4. `o1-preview (after)` - Darker orange box.
* **Reference Lines (Horizontal Dashed):**
* **Red Dashed Line:** Positioned at approximately 75%. Label (right side): "Top 25% human performance".
* **Blue Dashed Line:** Positioned at 50%. Label (right side): "Median human performance".
* **Purple Dashed Line:** Positioned at approximately 25%. Label (right side): "Bottom 25% human performance".

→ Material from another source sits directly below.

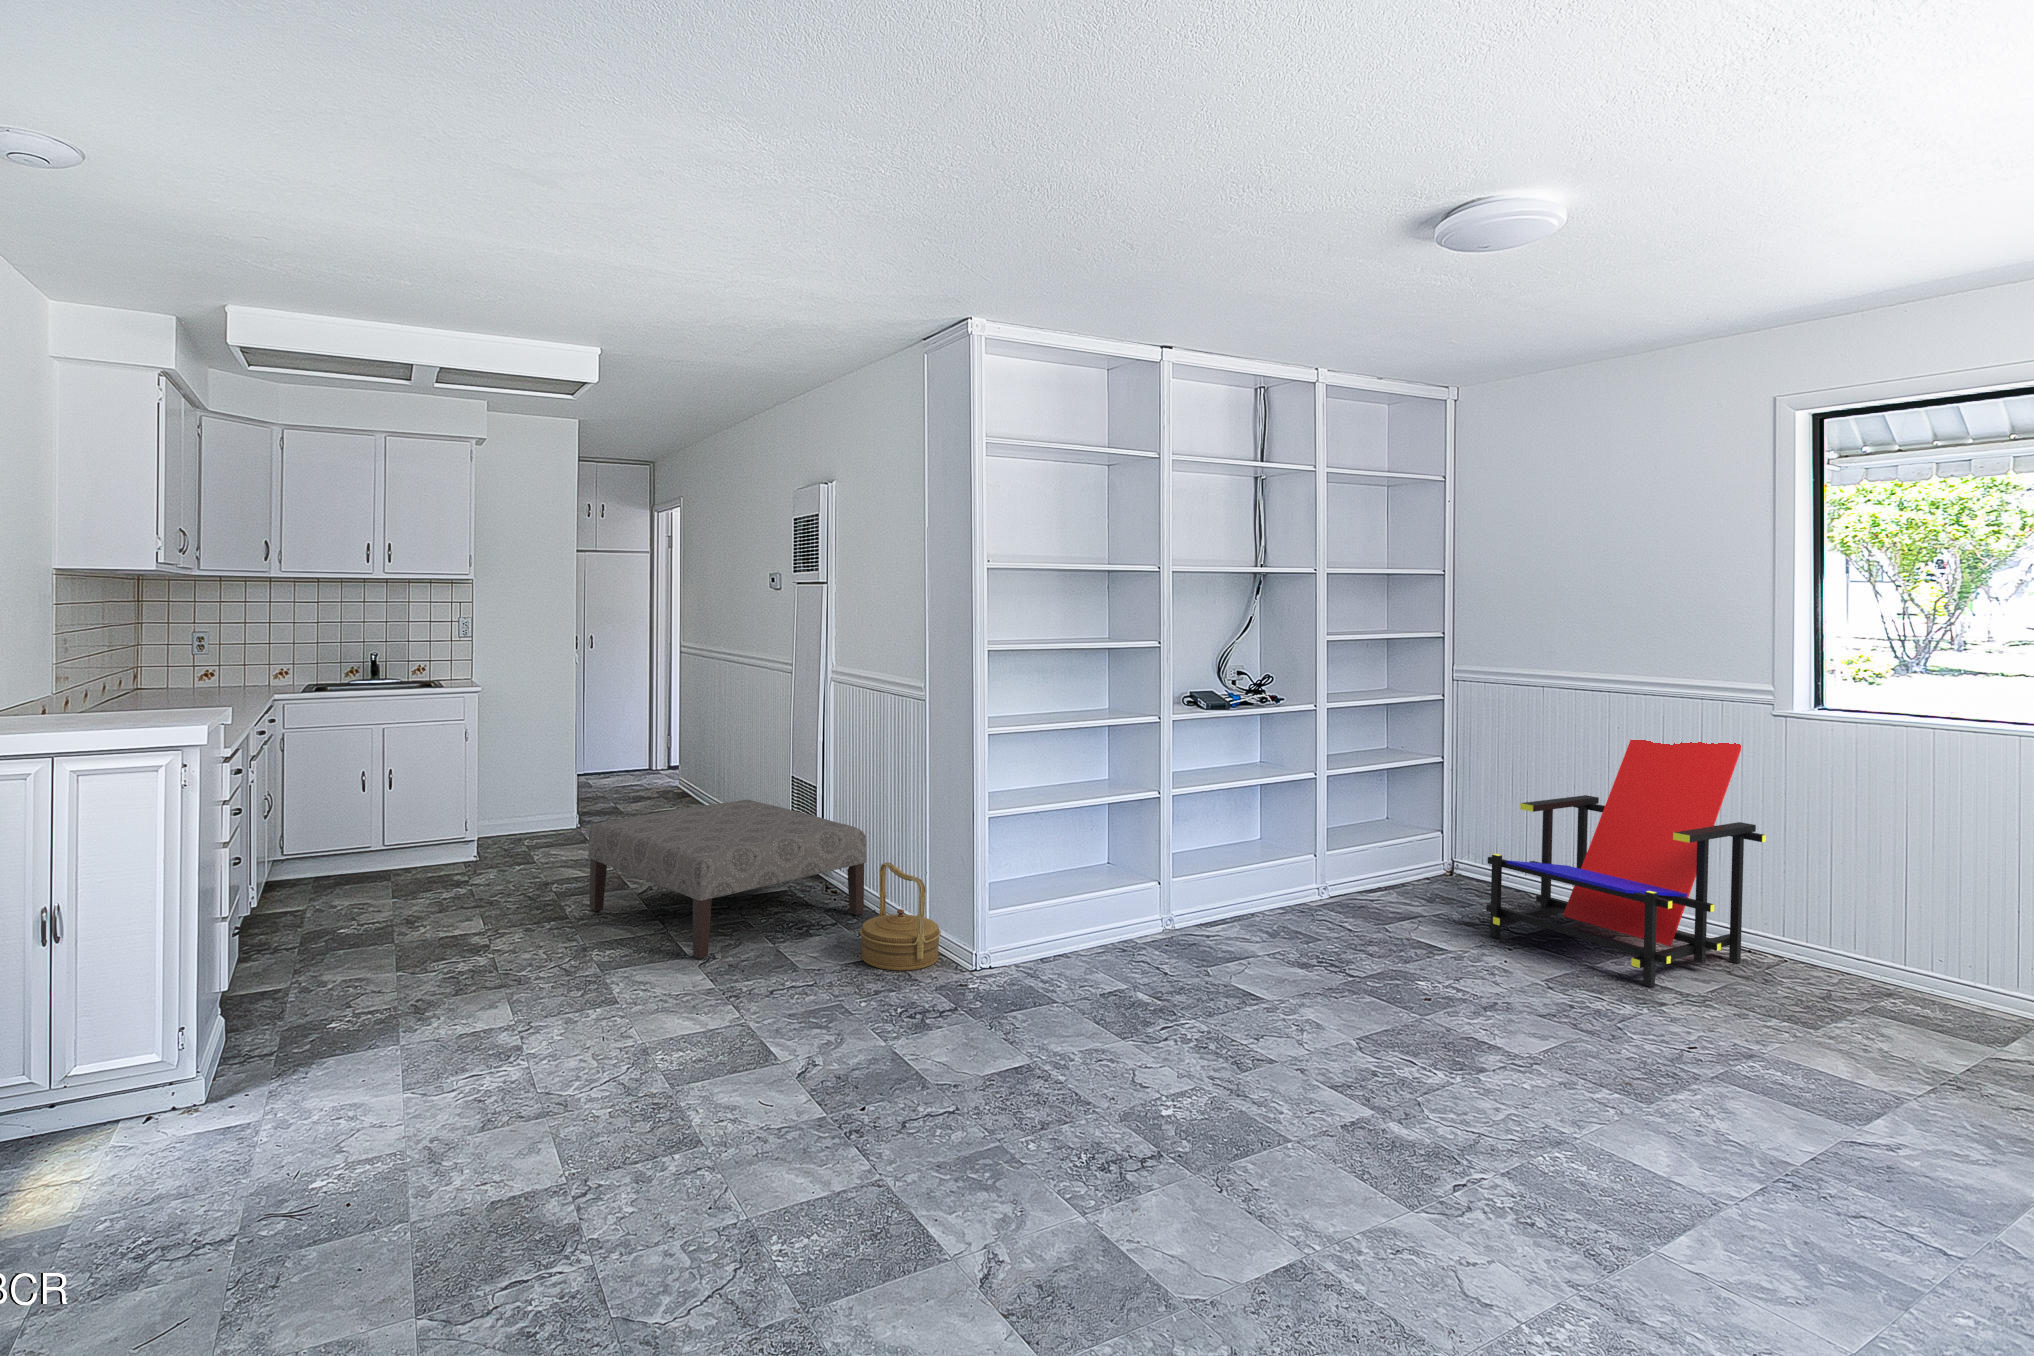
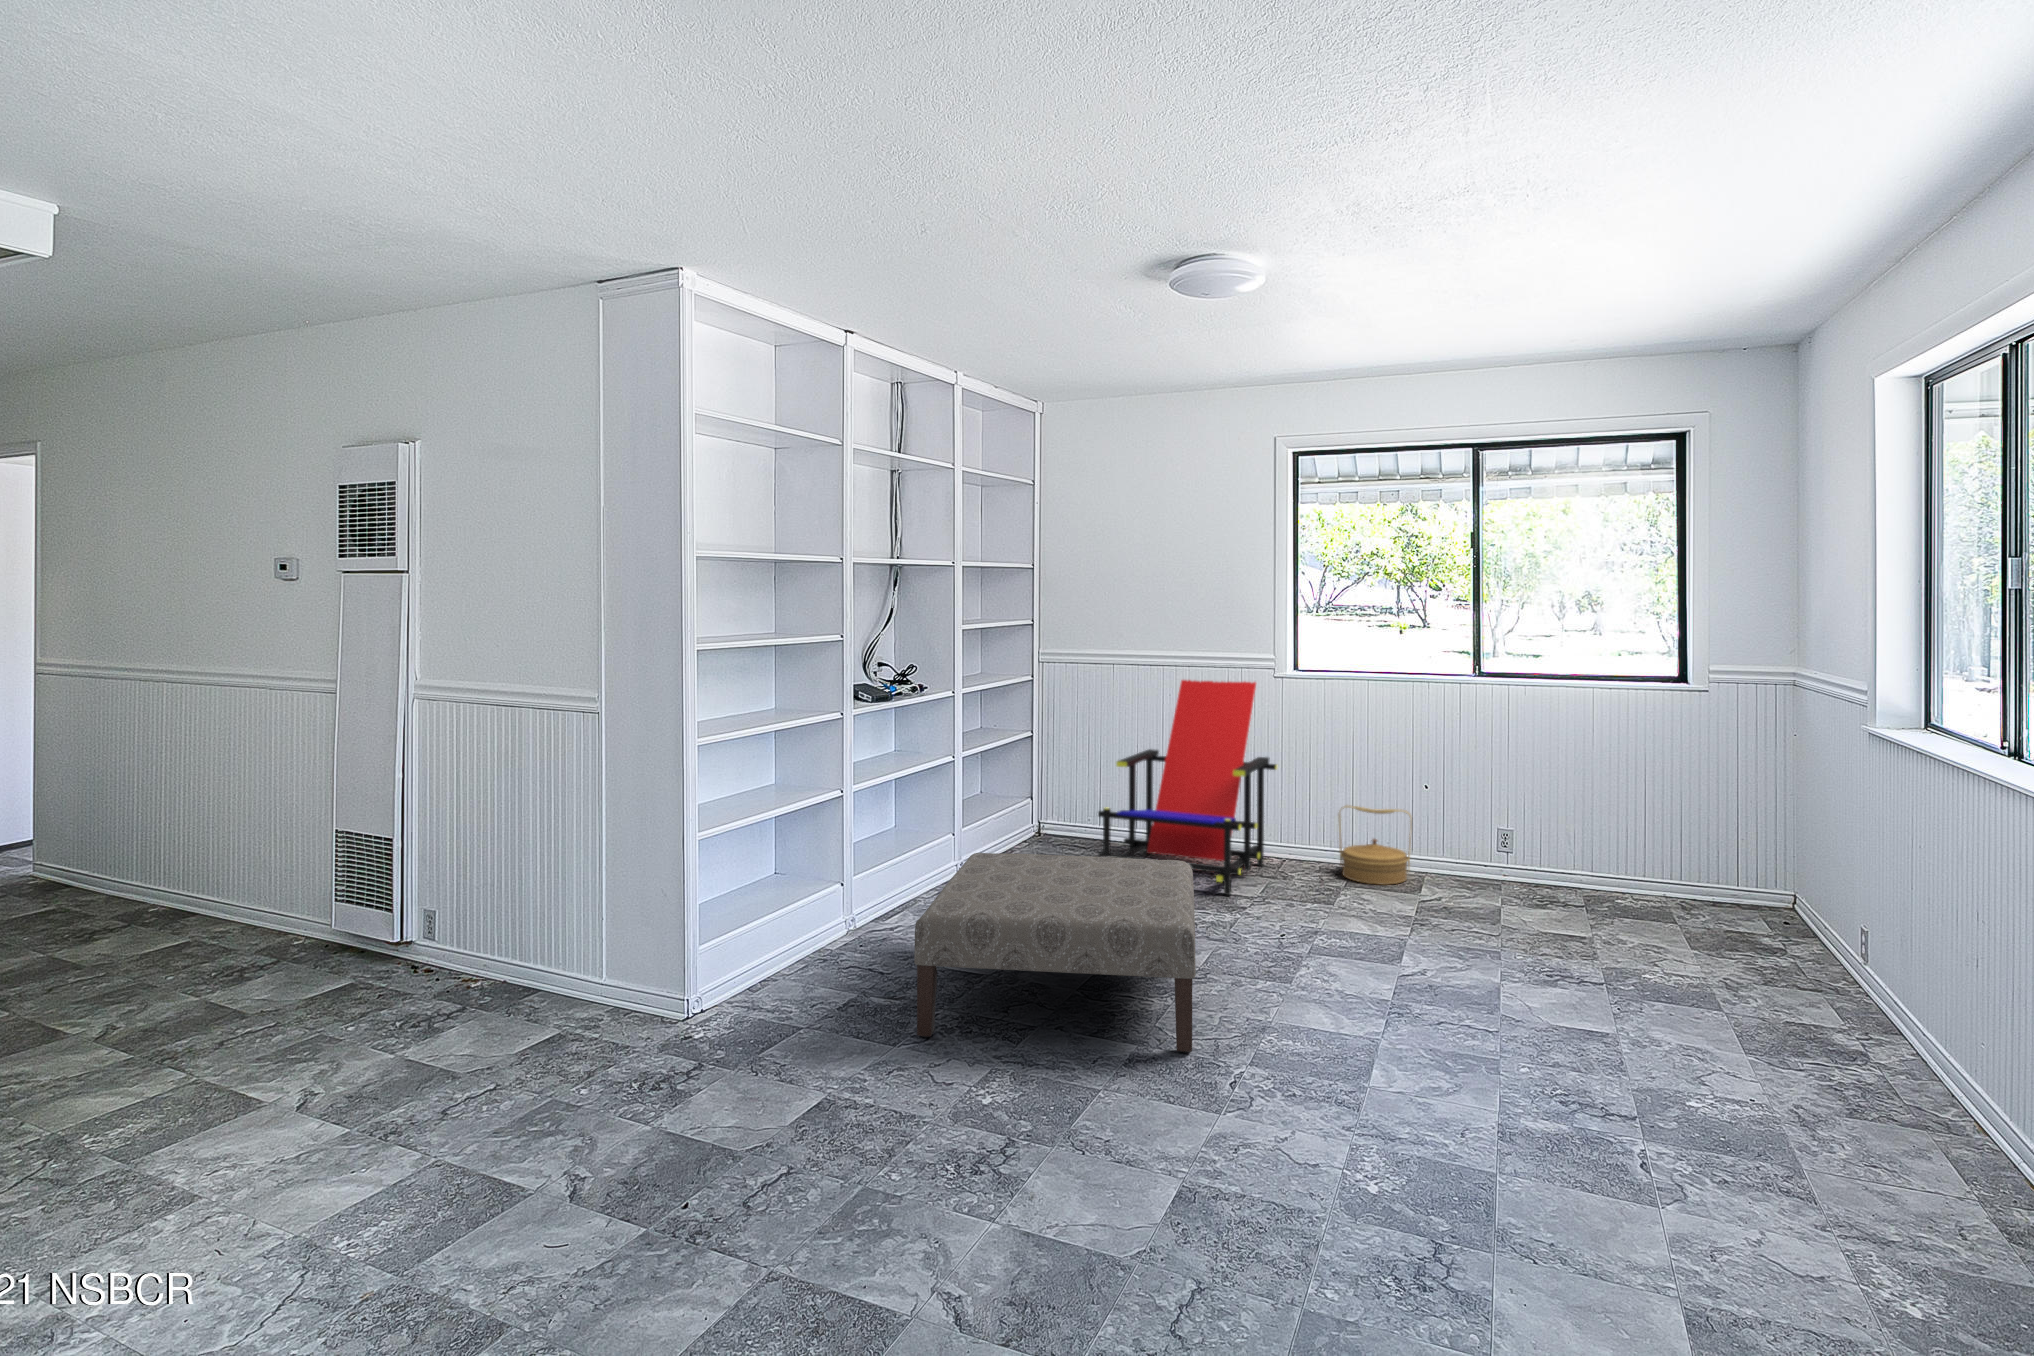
ottoman: present [588,800,866,959] -> present [914,853,1196,1053]
basket: present [860,862,941,971] -> present [1339,806,1412,885]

**Plot (b) - Right Panel:**
* **Title/Label:** (b)
* **Y-axis:** Label: "Speedup rate". Scale ranges from 0.0 to 1.0 with major ticks at 0.0, 0.2, 0.4, 0.6, 0.8, 1.0.
* **X-axis:** Label: "Method". Two categories are listed:
1. `GPT-4o` - Blue box.
2. `o1-preview` - Orange box.
### Detailed Analysis
**Plot (a) - Percentage of Human Beaten:**
* **Trend Verification:** Moving from left to right, the median performance (central line within each box) shows a clear upward trend. The "after" condition for each model shows higher performance than its "orig" counterpart. The o1-preview models generally perform higher than the GPT-4o models.
* **Data Points (Approximate Values):**
* **GPT-4o (orig):** Median ≈ 50%. Interquartile Range (IQR, box) ≈ 44% to 79%. Whiskers extend from ≈ 16% to ≈ 98%.
* **GPT-4o (after):** Median ≈ 68%. IQR ≈ 56% to 82%. Whiskers extend from ≈ 26% to ≈ 98%.
* **o1-preview (orig):** Median ≈ 80%. IQR ≈ 50% to 86%. Whiskers extend from ≈ 40% to ≈ 91%.
* **o1-preview (after):** Median ≈ 84%. IQR ≈ 64% to 94%. Whiskers extend from ≈ 58% to ≈ 98%.
* **Relation to Benchmarks:** The median for `GPT-4o (orig)` aligns with the "Median human performance" line (50%). The median for `GPT-4o (after)` is above the median human line but below the top 25% line. Both `o1-preview` variants have medians above the "Top 25% human performance" line (75%).
**Plot (b) - Speedup Rate:**
* **Trend Verification:** The `o1-preview` box plot shows a much wider distribution and a lower median compared to the tightly clustered, high-value `GPT-4o` plot.
* **Data Points (Approximate Values):**
* **GPT-4o:** Median ≈ 0.98. IQR is very narrow, from ≈ 0.83 to ≈ 0.98. The upper whisker reaches 1.0. There is one low outlier at ≈ 0.1.
* **o1-preview:** Median ≈ 0.95. IQR is very wide, from ≈ 0.42 to ≈ 0.98. The upper whisker reaches 1.0, and the lower whisker extends down to ≈ 0.03.
### Key Observations
1. **Performance Improvement:** Both models show a significant increase in the "Percentage of Human Beaten" from the "orig" to the "after" condition, suggesting an effective enhancement or optimization.
2. **Model Superiority:** The `o1-preview` model, especially in the "after" condition, consistently outperforms `GPT-4o` on the performance metric, with its entire interquartile range sitting above the top 25% human benchmark.
3. **Speed-Performance Trade-off:** While `o1-preview` achieves higher performance scores (plot a), its speedup rate (plot b) is highly variable and can be very low. In contrast, `GPT-4o` maintains a consistently high speedup rate near 1.0, with only one outlier.
4. **Variability:** The `o1-preview` model exhibits greater variability in both metrics, particularly in speedup rate, where its IQR spans almost the entire scale.
### Interpretation
The data suggests a clear trade-off between peak performance and consistent speed. The `o1-preview` model represents a higher-capability system, able to beat a larger percentage of humans (often exceeding the top 25% benchmark), but this comes at the cost of unpredictable and sometimes drastically slower speedup rates. The `GPT-4o` model, while not reaching the same performance heights, offers reliable and fast processing.
The "orig" to "after" improvement indicates successful tuning or prompting strategies that boost performance without a visible cost in this specific visualization. The presence of human performance benchmarks contextualizes the AI's capabilities, showing that advanced models can now routinely surpass median human performance and frequently exceed the top quartile on the evaluated tasks. The outlier for `GPT-4o` in the speedup plot is notable, indicating a rare case of severe slowdown.